# Mud Muckers few pics



## Roboquad (Sep 8, 2009)

not sure but Ill try. spent lots of time dragging the little guys around. I wish the pics were better but put the phone up every time it began to look like fun.


----------



## Big D (Jun 23, 2009)

Cool pictures. Looks like a fun time.


----------



## Roboquad (Sep 8, 2009)

Big D. I had a lot of fun in this big penut butter bowl, but put the phone away first. Kept calling the guy on the Honda my little red wagon. Pulled him out of everything. Then beat him in a race just to make him feel that much worse. He was giving me the"brokeforce" jokes all the way up there. Not talking much now...LOL. nice place, will have to do it again.


----------



## CumminsPower24 (Jul 8, 2011)

Looks cool, was it dry up there or just the area you were in? In the pics


----------



## Big D (Jun 23, 2009)

Roboquad said:


> Big D. I had a lot of fun in this big penut butter bowl, but put the phone away first. Kept calling the guy on the Honda my little red wagon. Pulled him out of everything. Then beat him in a race just to make him feel that much worse. He was giving me the"brokeforce" jokes all the way up there. Not talking much now...LOL. nice place, will have to do it again.

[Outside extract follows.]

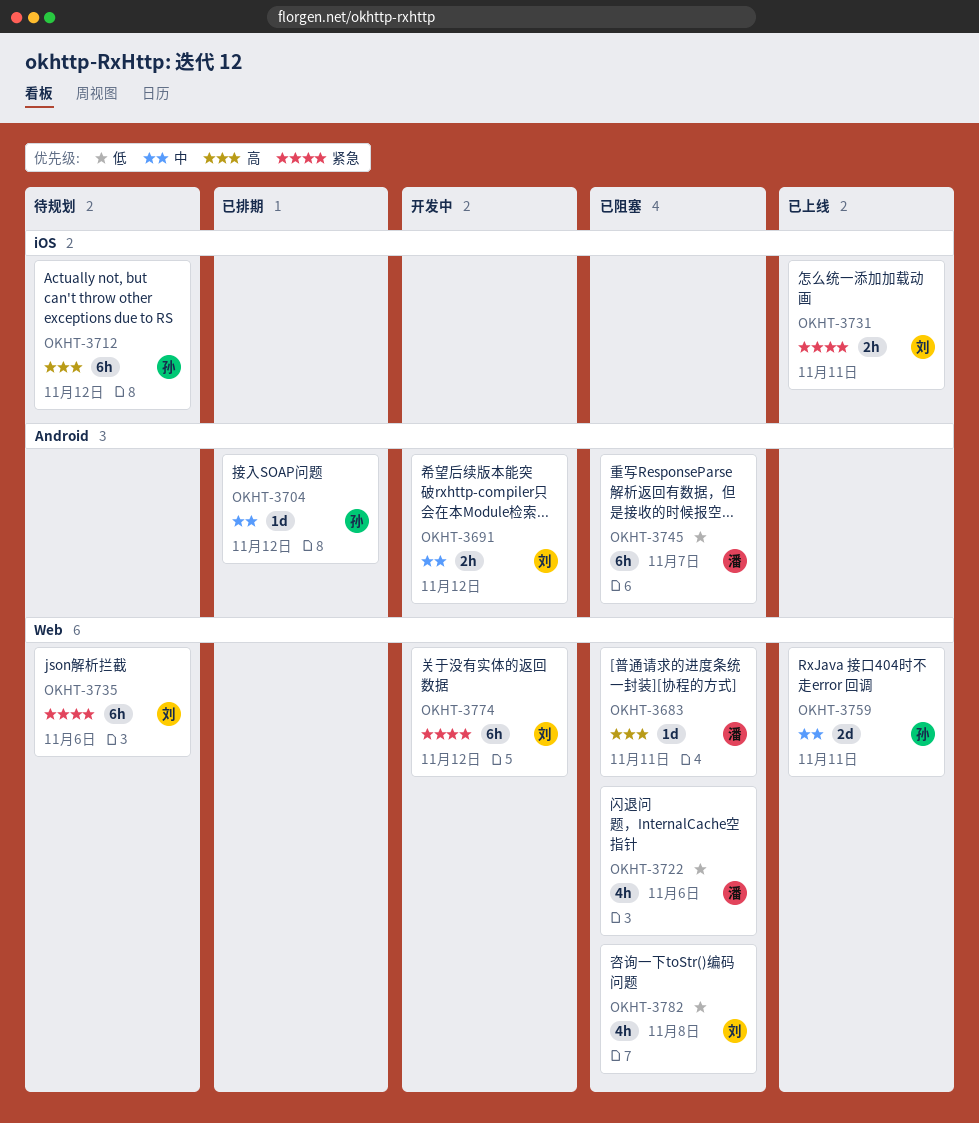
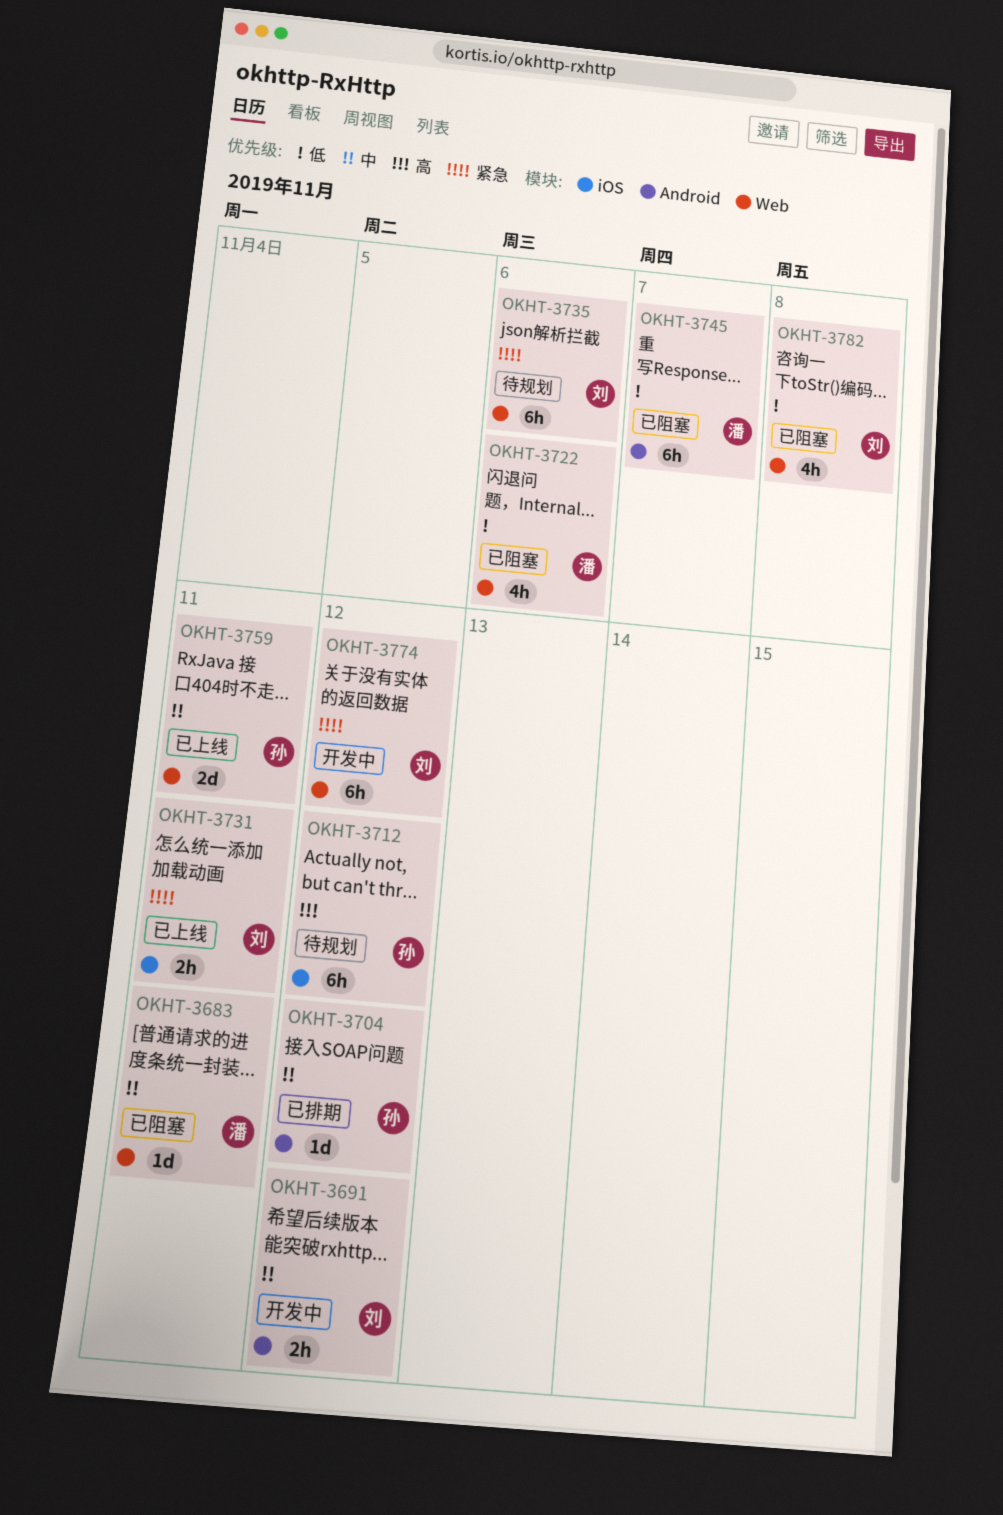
OKHT-3683, priority: 高 -> 中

Payback is a lot of fun, isn't it? :bigok:


----------



## Roboquad (Sep 8, 2009)

CumminsPower24 said:


> Looks cool, was it dry up there or just the area you were in? In the pics


Not dry at all great for both kinds of bike. Depending on what trail you hit. I drug that Honda like a radio flyer wagon. Lots of deep mud. Only bad was no clean water for wash outs....I had a Friggin blast!!!! Still sore.


----------



## Roboquad (Sep 8, 2009)

Big D said:


> Payback is a lot of fun, isn't it? :bigok:


D- I'm still smilingly!!!!!. Wish someone else would film the ride...


----------